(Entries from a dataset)
— begin —

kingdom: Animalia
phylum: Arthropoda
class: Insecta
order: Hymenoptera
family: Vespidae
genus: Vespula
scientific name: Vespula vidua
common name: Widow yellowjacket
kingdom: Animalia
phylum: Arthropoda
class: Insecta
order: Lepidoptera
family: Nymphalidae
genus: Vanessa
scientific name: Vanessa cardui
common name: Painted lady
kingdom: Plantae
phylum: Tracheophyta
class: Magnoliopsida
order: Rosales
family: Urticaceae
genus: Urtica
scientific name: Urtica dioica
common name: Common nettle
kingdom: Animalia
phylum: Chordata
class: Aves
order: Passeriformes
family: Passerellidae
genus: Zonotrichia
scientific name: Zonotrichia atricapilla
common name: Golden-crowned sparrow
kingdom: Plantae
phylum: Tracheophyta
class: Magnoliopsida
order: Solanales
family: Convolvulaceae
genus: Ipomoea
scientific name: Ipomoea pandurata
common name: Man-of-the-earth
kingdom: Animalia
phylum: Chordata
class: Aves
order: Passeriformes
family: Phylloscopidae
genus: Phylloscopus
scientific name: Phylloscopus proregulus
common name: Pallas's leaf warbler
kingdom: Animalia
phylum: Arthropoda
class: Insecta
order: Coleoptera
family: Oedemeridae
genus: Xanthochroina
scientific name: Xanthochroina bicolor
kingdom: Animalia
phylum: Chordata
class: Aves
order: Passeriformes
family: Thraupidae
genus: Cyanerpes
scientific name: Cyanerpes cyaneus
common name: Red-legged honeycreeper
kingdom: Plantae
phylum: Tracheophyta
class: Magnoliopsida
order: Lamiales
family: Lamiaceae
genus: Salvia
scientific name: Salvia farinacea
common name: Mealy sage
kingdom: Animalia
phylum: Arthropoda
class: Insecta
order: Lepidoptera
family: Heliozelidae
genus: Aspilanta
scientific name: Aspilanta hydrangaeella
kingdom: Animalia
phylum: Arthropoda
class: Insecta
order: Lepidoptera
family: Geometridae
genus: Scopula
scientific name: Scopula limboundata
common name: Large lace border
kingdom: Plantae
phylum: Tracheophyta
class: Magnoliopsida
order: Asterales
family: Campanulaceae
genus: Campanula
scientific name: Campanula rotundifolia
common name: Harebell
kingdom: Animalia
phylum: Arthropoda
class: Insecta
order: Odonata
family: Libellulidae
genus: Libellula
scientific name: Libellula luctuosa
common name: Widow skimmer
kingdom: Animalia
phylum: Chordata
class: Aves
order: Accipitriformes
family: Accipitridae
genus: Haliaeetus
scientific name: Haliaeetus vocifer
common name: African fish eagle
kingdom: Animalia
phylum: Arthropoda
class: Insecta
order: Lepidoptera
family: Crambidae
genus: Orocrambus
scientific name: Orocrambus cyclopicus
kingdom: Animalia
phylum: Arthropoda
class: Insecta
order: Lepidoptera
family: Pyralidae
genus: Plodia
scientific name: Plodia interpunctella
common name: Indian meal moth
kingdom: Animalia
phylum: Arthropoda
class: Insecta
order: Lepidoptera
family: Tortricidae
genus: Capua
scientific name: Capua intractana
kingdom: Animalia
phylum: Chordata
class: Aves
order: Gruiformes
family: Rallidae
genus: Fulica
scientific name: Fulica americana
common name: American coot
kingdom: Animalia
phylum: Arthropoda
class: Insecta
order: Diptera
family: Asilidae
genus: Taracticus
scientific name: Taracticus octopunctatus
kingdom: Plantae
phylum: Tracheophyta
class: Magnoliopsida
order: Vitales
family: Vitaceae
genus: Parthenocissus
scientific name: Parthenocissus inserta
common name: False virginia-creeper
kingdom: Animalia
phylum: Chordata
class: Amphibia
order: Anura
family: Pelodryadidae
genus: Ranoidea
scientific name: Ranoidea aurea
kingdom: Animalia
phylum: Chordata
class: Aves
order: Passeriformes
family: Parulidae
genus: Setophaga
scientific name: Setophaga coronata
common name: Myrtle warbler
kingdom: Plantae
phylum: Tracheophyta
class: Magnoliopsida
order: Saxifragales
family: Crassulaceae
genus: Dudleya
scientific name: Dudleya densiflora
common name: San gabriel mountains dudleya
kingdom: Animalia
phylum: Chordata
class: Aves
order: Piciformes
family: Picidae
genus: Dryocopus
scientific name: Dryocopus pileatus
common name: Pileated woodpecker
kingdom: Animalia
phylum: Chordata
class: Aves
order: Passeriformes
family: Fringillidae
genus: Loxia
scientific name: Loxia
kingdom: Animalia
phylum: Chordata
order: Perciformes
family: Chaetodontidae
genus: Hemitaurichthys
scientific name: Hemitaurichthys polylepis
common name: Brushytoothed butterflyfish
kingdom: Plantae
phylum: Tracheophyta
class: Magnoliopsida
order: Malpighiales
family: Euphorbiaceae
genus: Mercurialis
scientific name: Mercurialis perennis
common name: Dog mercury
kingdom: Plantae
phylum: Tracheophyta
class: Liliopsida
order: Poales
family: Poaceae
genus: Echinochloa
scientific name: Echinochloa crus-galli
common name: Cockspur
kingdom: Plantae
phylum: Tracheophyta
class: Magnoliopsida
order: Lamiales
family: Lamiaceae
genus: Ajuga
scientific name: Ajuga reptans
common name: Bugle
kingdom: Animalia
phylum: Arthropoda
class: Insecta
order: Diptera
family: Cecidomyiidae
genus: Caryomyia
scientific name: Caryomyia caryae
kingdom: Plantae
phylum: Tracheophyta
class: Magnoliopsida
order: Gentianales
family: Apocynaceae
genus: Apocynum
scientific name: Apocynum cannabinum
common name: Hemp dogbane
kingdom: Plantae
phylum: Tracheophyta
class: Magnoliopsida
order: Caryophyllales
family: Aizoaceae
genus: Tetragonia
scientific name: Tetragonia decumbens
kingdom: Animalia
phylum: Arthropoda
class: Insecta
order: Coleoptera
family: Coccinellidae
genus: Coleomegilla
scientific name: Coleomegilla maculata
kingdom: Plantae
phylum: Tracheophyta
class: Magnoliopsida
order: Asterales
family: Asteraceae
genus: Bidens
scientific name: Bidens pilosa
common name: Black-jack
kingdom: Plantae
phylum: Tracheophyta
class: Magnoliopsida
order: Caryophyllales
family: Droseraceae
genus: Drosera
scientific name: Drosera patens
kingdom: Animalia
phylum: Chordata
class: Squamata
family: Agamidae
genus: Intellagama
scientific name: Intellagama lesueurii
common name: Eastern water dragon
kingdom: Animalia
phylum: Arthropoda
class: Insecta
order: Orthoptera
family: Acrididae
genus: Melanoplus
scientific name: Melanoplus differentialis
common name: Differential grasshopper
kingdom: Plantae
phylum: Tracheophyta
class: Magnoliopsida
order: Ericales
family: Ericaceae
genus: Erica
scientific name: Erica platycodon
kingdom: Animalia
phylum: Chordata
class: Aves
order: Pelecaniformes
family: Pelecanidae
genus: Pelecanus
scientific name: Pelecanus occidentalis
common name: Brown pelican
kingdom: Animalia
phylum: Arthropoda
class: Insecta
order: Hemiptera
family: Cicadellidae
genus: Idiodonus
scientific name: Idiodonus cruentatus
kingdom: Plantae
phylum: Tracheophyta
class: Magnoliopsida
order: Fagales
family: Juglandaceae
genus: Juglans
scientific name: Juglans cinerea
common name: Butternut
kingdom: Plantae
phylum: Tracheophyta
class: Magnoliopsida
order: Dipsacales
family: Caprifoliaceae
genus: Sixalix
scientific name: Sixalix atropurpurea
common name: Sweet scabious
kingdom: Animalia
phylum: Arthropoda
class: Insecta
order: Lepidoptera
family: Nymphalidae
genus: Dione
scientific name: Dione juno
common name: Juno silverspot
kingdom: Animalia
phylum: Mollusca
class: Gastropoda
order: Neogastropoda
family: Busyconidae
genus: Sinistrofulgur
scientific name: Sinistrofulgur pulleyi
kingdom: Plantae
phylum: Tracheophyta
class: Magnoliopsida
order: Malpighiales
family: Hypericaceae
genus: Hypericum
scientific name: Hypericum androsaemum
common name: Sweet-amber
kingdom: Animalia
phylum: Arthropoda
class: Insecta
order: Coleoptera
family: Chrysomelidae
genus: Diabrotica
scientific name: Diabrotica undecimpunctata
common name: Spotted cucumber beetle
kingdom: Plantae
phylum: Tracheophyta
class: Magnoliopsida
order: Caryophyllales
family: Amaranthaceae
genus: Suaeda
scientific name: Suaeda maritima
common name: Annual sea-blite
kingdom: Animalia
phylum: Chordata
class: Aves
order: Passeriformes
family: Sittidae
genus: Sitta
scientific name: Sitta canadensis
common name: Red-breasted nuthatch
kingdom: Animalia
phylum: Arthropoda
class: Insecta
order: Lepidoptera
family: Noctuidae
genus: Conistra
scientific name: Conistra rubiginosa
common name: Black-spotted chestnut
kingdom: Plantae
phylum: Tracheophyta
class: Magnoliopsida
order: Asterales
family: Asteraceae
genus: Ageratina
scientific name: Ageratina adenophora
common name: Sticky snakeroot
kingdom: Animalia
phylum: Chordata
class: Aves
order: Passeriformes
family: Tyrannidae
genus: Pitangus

— end —

#### EXERCISE INSTRUCTIONS
Write out the lines as a JSON list of strings, one string per line with blank lines skipped. Start at the line with "common name: Spotted cucumber beetle", include it, and continue through the last line of the records.

#### FULL RESPONSE
[
  "common name: Spotted cucumber beetle",
  "kingdom: Plantae",
  "phylum: Tracheophyta",
  "class: Magnoliopsida",
  "order: Caryophyllales",
  "family: Amaranthaceae",
  "genus: Suaeda",
  "scientific name: Suaeda maritima",
  "common name: Annual sea-blite",
  "kingdom: Animalia",
  "phylum: Chordata",
  "class: Aves",
  "order: Passeriformes",
  "family: Sittidae",
  "genus: Sitta",
  "scientific name: Sitta canadensis",
  "common name: Red-breasted nuthatch",
  "kingdom: Animalia",
  "phylum: Arthropoda",
  "class: Insecta",
  "order: Lepidoptera",
  "family: Noctuidae",
  "genus: Conistra",
  "scientific name: Conistra rubiginosa",
  "common name: Black-spotted chestnut",
  "kingdom: Plantae",
  "phylum: Tracheophyta",
  "class: Magnoliopsida",
  "order: Asterales",
  "family: Asteraceae",
  "genus: Ageratina",
  "scientific name: Ageratina adenophora",
  "common name: Sticky snakeroot",
  "kingdom: Animalia",
  "phylum: Chordata",
  "class: Aves",
  "order: Passeriformes",
  "family: Tyrannidae",
  "genus: Pitangus"
]